6630/702NK,6680/702NKⅡの認定マークの比較画像ご提供可能です。ご連絡下さい。
※製造月が同じ702NKでも一部表示が違いますね。
認定関係では無いと思いますが…

投稿: naka3 | 2006/02/26 23:49

コメントありがとうございます。
sensor15です。

認定マークの写真をメールで結構ですから是非お願いします。

投稿: sensor15 | 2006/02/27 00:15

記事を見ていてふと思ったのですが、
台湾のPHSキャリアである大衆電信が自社端末を利用しての日本でのローミングを行っていますよね。
PHSだとSIMではなく端末での契約となるので、サービスを利用するには台湾で販売されているPHSを日本に持ち込むしかないとなってしまうのですが、
向こうのPHSには日本の認定マークがついているんでしょうか。
(殆どの端末が日本メーカーなので付いていてもおかしくはないですが)

PHS端末は免許不要といっても適合認定は必要ですし、難しいところですね(笑)

· · ·

**次の課題**
1/ このコメント欄で、日本でのローミングを行っている台湾のPHSキャリアとして名前が挙がっている会社はどこですか。
2/ 認定マークをめぐるこのコメント欄を、最後の投稿に続けて書き継いでください。

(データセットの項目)
· · ·

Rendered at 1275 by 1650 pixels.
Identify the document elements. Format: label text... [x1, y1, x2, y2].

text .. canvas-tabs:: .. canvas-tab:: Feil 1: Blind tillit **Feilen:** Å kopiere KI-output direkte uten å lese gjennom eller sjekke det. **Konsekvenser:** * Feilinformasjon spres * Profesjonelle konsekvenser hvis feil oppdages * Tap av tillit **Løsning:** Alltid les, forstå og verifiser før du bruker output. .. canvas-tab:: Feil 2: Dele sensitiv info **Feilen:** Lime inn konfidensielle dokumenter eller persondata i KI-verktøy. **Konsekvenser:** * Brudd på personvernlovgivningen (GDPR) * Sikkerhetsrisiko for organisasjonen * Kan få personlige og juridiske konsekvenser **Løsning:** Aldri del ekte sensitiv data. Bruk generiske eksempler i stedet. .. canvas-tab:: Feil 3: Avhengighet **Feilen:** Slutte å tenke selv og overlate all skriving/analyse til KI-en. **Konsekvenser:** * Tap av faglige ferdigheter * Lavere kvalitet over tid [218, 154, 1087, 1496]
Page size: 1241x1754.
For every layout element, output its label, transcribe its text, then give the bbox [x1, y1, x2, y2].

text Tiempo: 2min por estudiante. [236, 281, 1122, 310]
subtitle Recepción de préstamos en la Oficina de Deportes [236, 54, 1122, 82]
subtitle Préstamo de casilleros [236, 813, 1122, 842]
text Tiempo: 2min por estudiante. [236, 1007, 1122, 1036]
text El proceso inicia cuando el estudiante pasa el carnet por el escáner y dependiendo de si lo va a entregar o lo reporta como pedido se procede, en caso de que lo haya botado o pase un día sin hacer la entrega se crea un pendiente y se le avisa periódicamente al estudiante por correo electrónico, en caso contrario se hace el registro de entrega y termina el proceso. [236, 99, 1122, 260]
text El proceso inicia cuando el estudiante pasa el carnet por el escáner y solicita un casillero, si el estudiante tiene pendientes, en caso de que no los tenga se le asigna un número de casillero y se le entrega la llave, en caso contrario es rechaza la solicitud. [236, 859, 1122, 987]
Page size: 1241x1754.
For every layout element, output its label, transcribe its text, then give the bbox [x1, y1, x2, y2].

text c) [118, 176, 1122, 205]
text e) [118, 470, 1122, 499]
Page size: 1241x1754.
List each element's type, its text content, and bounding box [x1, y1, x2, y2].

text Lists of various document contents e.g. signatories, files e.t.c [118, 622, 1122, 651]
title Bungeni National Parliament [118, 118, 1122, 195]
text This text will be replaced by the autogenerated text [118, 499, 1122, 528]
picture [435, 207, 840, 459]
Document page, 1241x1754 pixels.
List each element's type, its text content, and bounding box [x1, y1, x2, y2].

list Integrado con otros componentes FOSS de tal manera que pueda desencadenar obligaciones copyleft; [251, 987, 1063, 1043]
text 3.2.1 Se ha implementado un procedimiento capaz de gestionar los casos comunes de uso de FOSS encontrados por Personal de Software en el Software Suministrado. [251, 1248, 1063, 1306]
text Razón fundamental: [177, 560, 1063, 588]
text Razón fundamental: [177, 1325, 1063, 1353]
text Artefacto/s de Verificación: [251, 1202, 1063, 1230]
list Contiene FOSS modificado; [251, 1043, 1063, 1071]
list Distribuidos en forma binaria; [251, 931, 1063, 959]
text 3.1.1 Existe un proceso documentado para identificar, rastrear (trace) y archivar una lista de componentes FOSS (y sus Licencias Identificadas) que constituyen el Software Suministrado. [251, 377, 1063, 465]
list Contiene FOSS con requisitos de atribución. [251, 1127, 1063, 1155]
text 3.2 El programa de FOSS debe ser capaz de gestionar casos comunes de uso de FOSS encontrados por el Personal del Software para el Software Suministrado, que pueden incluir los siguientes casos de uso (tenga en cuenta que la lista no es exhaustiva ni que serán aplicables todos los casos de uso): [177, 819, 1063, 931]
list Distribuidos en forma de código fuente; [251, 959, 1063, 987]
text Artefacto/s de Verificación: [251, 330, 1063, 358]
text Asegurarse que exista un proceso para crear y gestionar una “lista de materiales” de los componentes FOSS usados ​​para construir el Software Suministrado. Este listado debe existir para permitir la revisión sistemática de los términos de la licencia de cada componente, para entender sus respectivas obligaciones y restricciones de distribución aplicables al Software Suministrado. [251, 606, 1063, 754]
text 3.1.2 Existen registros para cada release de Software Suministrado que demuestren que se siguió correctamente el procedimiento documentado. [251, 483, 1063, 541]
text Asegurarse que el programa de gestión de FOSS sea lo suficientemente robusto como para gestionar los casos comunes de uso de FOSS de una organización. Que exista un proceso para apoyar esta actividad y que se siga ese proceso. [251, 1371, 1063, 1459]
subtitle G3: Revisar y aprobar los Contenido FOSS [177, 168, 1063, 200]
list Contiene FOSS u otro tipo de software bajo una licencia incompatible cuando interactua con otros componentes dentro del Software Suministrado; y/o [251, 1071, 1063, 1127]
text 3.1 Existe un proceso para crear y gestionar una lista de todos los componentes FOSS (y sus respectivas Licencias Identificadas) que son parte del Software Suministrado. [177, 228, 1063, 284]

· · ·

**演習の結果**
1/ 大衆電信です。

2/
投稿: salami | 2006/03/15 18:34

上の書き込みの後、少し調べてみました。
大衆電信の販売するローミング可能なPHSに関しては、
しっかりTELEC等の認証を申請して通過していますね。
ということは、認定マーク付きで販売してるということですか・・・

投稿: salami | 2006/03/15 18:47

コメントありがとうございます。
携帯電話は法律上の関係が難しく、調べていくうちにいろいろとわかったこともあります。
確認できれば、海外携帯が日本で堂々と使えるようになるので、あきらめずに少しずつ調べているとこです。